Turismos rurais e hotéis

Sugestão NiT: na Aldeia da Pedralva (quase) todas as casas estão para arrendar

António Ferreira apaixonou-se por uma aldeia com apenas nove habitantes e 50 casas, 40 delas em ruínas. Foi amor à primeira vista — embora a ideia de abrir um turismo de aldeia só tenha chegado depois.

Quando António Ferreira chegou à aldeia, só havia nove habitantes.

António Ferreira não acredita que tenhamos apenas uma vida. Não tem nada a ver com crenças no além, apenas na capacidade do ser humano se reinventar. Foi exatamente isso que ele fez quando, aos 34 anos (hoje tem 45), decidiu que estava na altura de deixar a carreira de publicitário e fazer uma coisa completamente diferente — mesmo que na altura não soubesse o quê.

“Pus mesmo na agenda para não falhar: dezembro de 2005. Tem de ser assim, senão uma pessoa não para”, conta à NiT o proprietário da Aldeia da Pedralva, António Ferreira. Naquele momento, o lisboeta ainda não sabia exatamente o que ia fazer, mas aparentemente o universo já andava a conspirar contra ele (ou a favor dele, na verdade). Antes de lhe falarmos sobre o espaço, vamos fazer uma pausa para lhe contar a história de António e de como surgiu a Aldeia da Pedralva. Vale a pena.

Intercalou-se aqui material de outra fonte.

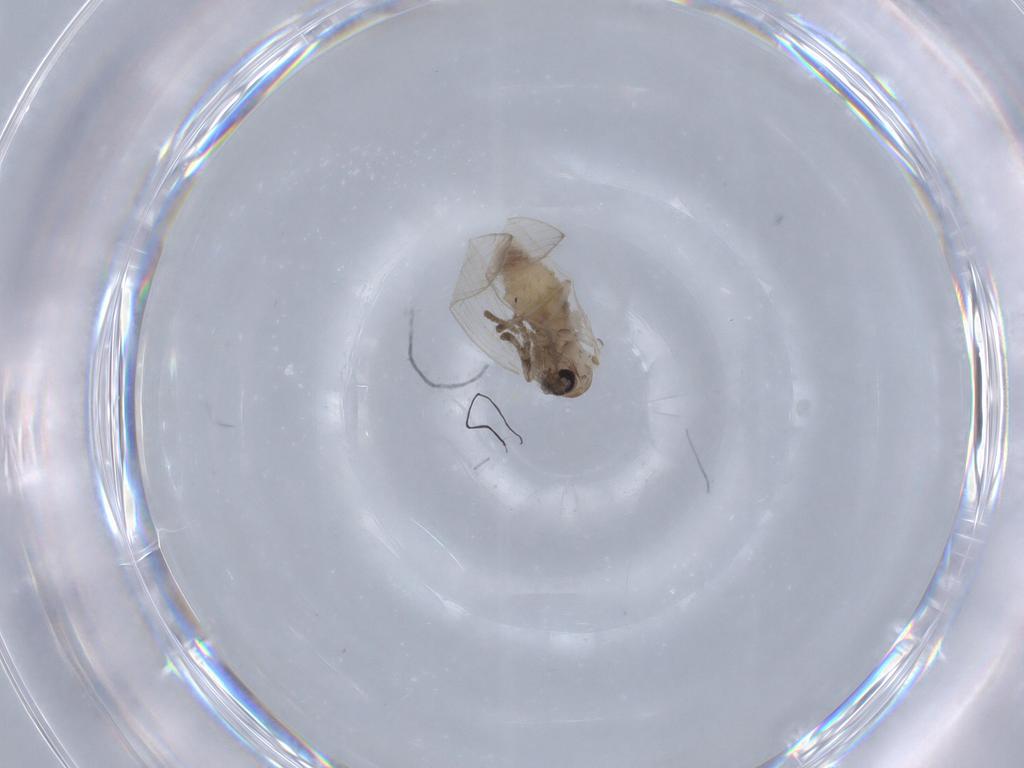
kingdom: Animalia
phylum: Arthropoda
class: Insecta
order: Diptera
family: Psychodidae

No final de 2005, António Ferreira andava pela região à procura de uma casa de férias. Foi um colega de trabalho, hoje seu sócio, Luís Naiva, que lhe falou na aldeia da Pedralva. Uma povoação praticamente abandonada, no concelho de Vila do Bispo, tinha apenas nove habitantes e 50 casas, 40 delas em ruínas. António Ferreira comprou uma casa numa das pontas da aldeia, mas naquele momento ainda não imaginava no que aquilo se iria transformar.

“Visitei a aldeia mais uma ou duas vezes, e numa dessas visitas ainda comprei mais duas casas. Foi nessa altura que achei que era possível fazer qualquer coisa e juntar a minha ideia de mudar de vida.”

A Aldeia da Pedralva abriu em 2010 e é composta por 24 casas de campo, um restaurante típico chamado Sítio da Pedralva e um Café Central aberto todo o ano. Há ainda a zona do forno da aldeia, uma estação de lavagem de bicicletas e uma piscina. Classificado como um turismo de aldeia, tem ainda um centro de atividades com 32 bicicletas, material de caminhada e propostas para fazer surf ou mergulho.

Tal como num circuito de dominós, onde todas as peças têm de estar no local certo para que a magia aconteça, também a história da Aldeia da Pedralva foi feita de pessoas (e timings) perfeitos. Só que não foi tão rápido como toda a gente queria. Nos primeiros dois anos, António Ferreira andou “de cima para baixo” à procura dos mais de 200 proprietários ou herdeiros que detinham casas na aldeia da Pedralva, para adquirir um conjunto de 30 casas.

E foi difícil? “Foi, porque as casas não tinham uma placa a dizer ‘vende-se’. Tive de ir às Finanças, fazer um desenho da aldeia, encontrar um número de contacto para cada casa e começar por aí. E às vezes não estamos a falar com a pessoa certa, não encontramos a pessoa; depois quando encontramos descobrimos que são mais 20…”

E ainda havia os alemães, que já tinham saído da aldeia há quase duas décadas.